Disorders related to the abuse of alcohol contribute significantly to the burden of disease in the U.S., finds a new study in Alcoholism: Clinical and Experimental Research. Researchers estimated that in 2005, about 53,000 men and 12,000 women died from issues related to alcohol use disorders (AUD).

The results of the meta-analysis were surprising, said lead author Jürgen Rehm, Ph.D., director of social and epidemiological research at the Centre of Addiction and Mental Health at the University of Toronto in Canada. "We had done meta-analyses on AUD before and knew it would be higher than previous literature, but we did not expect the burden for disease to be so high."

Previous research has shown that heavy drinking is a risk factor for more than 200 diseases or injuries. To quantify the influence of alcohol use on the burden of disease, researchers analyzed information from the National Epidemiologic Survey on Alcohol and Related Conditions and the burden of disease study of the National Institutes of Health and found that AUD was linked to three percent of all deaths in adults 18 and older in the U.S.

Alcohol use disorders contributed even more significantly to a measure of disease burden known as years lived with disability (YLD), with 1,785,000 YLD for men and 658,000 YLD for women in 2005.

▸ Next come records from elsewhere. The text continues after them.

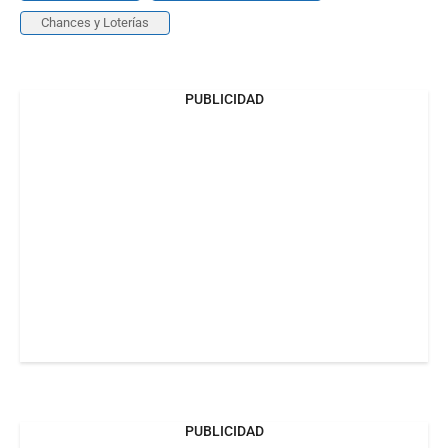
Chances y Loterías
PUBLICIDAD
PUBLICIDAD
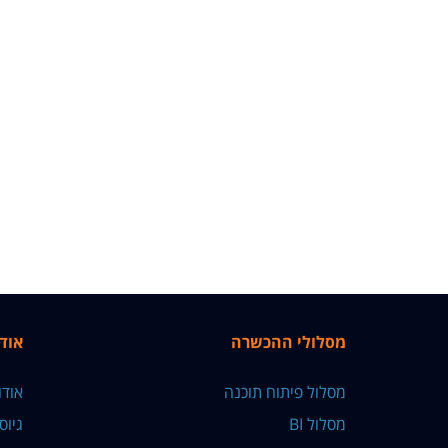
מסלולי ההכשרה
אוד
מסלול פיתוח תוכנה
אוד
מסלול BI
גיוס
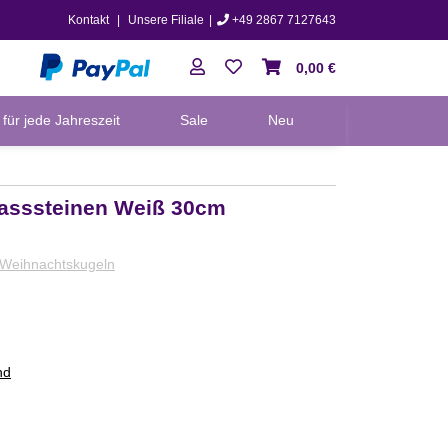
Kontakt
|
Unsere Filiale
|
+49 2867 7127643
0,00 €
für jede Jahreszeit
Sale
Neu
rasssteinen Weiß 30cm
Weihnachtskugeln
nd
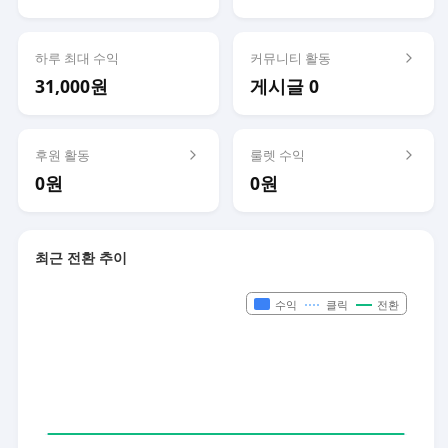
하루 최대 수익
커뮤니티 활동
31,000원
게시글 0
후원 활동
룰렛 수익
0원
0원
최근 전환 추이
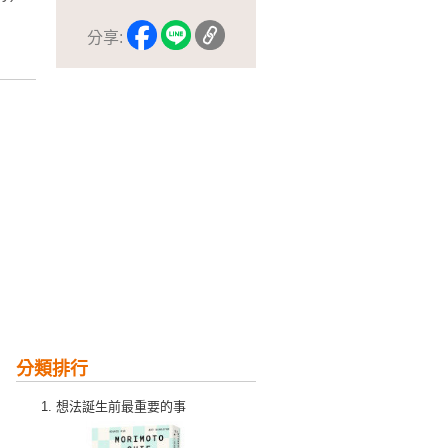
分享:
分類排行
想法誕生前最重要的事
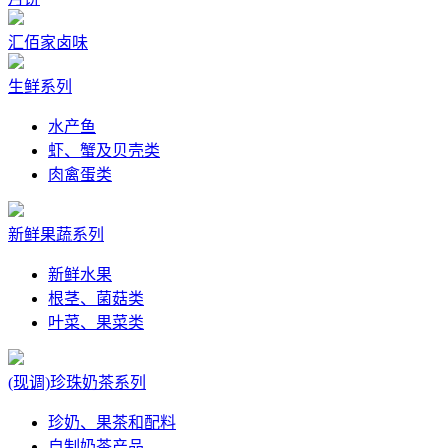
汇佰家卤味
生鲜系列
水产鱼
虾、蟹及贝壳类
肉禽蛋类
新鲜果蔬系列
新鲜水果
根茎、菌菇类
叶菜、果菜类
(现调)珍珠奶茶系列
珍奶、果茶和配料
自制奶茶产品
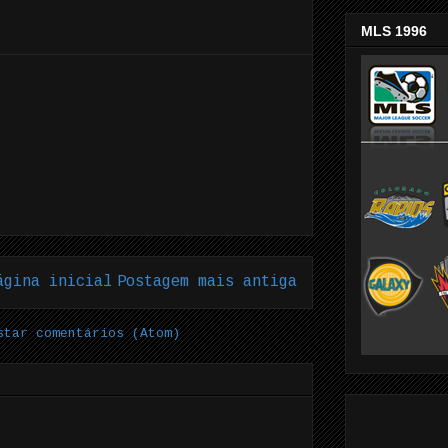
MLS 1996
ágina inicial
Postagem mais antiga
star comentários (Atom)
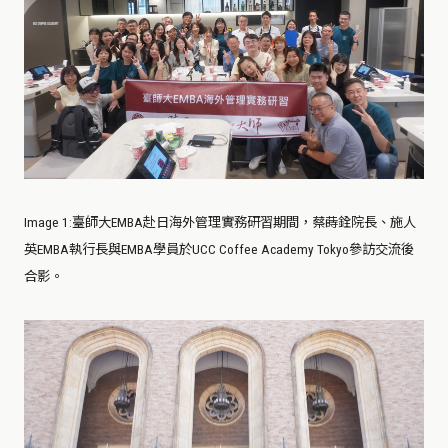
Image 1
:
臺師大EMBA赴日海外管理實務研習期間，蔡蒔銓院長、施人
英EMBA執行長與EMBA學員於UCC Coffee Academy Tokyo參訪交流後
合影。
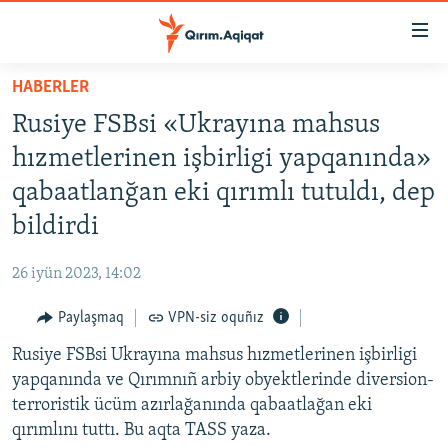
Link
açıqlığı
Esas
HABERLER
mündericege
HABERLER
Rusiye FSBsi «Ukrayına mahsus
qaytmaq
SİYASET
Baş
hızmetlerinen işbirligi yapqanında»
İQTİSADİYAT
navigatsiyağa
qabaatlanğan eki qırımlı tutuldı, dep
qaytmaq
CEMİYET
bildirdi
Qıdıruvğa
MEDENİYET
qaytmaq
26 iyün 2023, 14:02
İNSAN AQLARI
Paylaşmaq
VPN-siz oquñız
VİDEO
Rusiye FSBsi Ukrayına mahsus hızmetlerinen işbirligi
SÜRET
yapqanında ve Qırımnıñ arbiy obyektlerinde diversion-
BLOGLAR
terroristik ücüm azırlağanında qabaatlağan eki
qırımlını tuttı. Bu aqta TASS yaza.
FİKİR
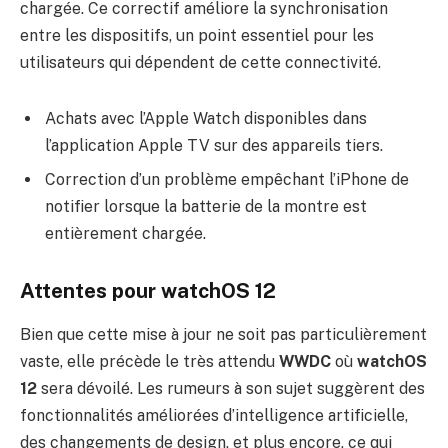
chargée. Ce correctif améliore la synchronisation
entre les dispositifs, un point essentiel pour les
utilisateurs qui dépendent de cette connectivité.
Achats avec l’Apple Watch disponibles dans
l’application Apple TV sur des appareils tiers.
Correction d’un problème empêchant l’iPhone de
notifier lorsque la batterie de la montre est
entièrement chargée.
Attentes pour watchOS 12
Bien que cette mise à jour ne soit pas particulièrement
vaste, elle précède le très attendu
WWDC
où
watchOS
12
sera dévoilé. Les rumeurs à son sujet suggèrent des
fonctionnalités améliorées d’intelligence artificielle,
des changements de design, et plus encore, ce qui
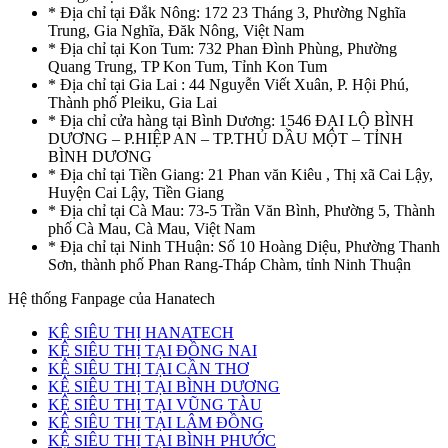
* Địa chỉ tại Đắk Nông: 172 23 Tháng 3, Phường Nghĩa
Trung, Gia Nghĩa, Đăk Nông, Việt Nam
* Địa chỉ tại Kon Tum: 732 Phan Đình Phùng, Phường
Quang Trung, TP Kon Tum, Tỉnh Kon Tum
* Địa chỉ tại Gia Lai : 44 Nguyễn Viết Xuân, P. Hội Phú,
Thành phố Pleiku, Gia Lai
* Địa chỉ cửa hàng tại Bình Dương: 1546 ĐẠI LỘ BÌNH
DƯƠNG – P.HIỆP AN – TP.THỦ DẦU MỘT – TỈNH
BÌNH DƯƠNG
* Địa chỉ tại Tiền Giang: 21 Phan văn Kiêu , Thị xã Cai Lậy,
Huyện Cai Lậy, Tiền Giang
* Địa chỉ tại Cà Mau: 73-5 Trần Văn Bình, Phường 5, Thành
phố Cà Mau, Cà Mau, Việt Nam
* Địa chỉ tại Ninh THuận: Số 10 Hoàng Diệu, Phường Thanh
Sơn, thành phố Phan Rang-Tháp Chàm, tỉnh Ninh Thuận
Hệ thống Fanpage của Hanatech
KỆ SIÊU THỊ HANATECH
KỆ SIÊU THỊ TẠI ĐỒNG NAI
KỆ SIÊU THỊ TẠI CẦN THƠ
KỆ SIÊU THỊ TẠI BÌNH DƯƠNG
KỆ SIÊU THỊ TẠI VŨNG TÀU
KỆ SIÊU THỊ TẠI LÂM ĐỒNG
KỆ SIÊU THỊ TẠI BÌNH PHƯỚC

Stuart Gitlow, M.D., psychiatrist and president of the American Society of Addiction Medicine agreed that alcohol is definitely linked to burden of disease in the United States. "But the problem is everyone in the field defines AUD, a fairly new term, differently. For example, alcohol can lead to morbidity such as in traffic accidents, but this may have nothing to do with addiction, abuse and dependence."

Reducing burden of AUD on society needs to have a multi-pronged approach, said Rehm, and prevention can't be regulated by health care policy makers. "There needs to be restrictions on the availability of alcohol. Increases in taxation or bans of advertisements are not part of health care, and this is part of the problem."

Rehm explained it will take the same long-term perspective as used with tobacco to implement more effective measures in curbing alcohol use. "The most realistic short-term goal is probably an increase in brief intervention and treatment rates."

Gitlow added that alcohol is a public health issue and its cost to society is huge. "Today, at the ongoing high societal rate that alcohol is consumed in the U.S., there is little that can be done to prevent it. But the simple truth is alcohol has significant risks and minimal benefits."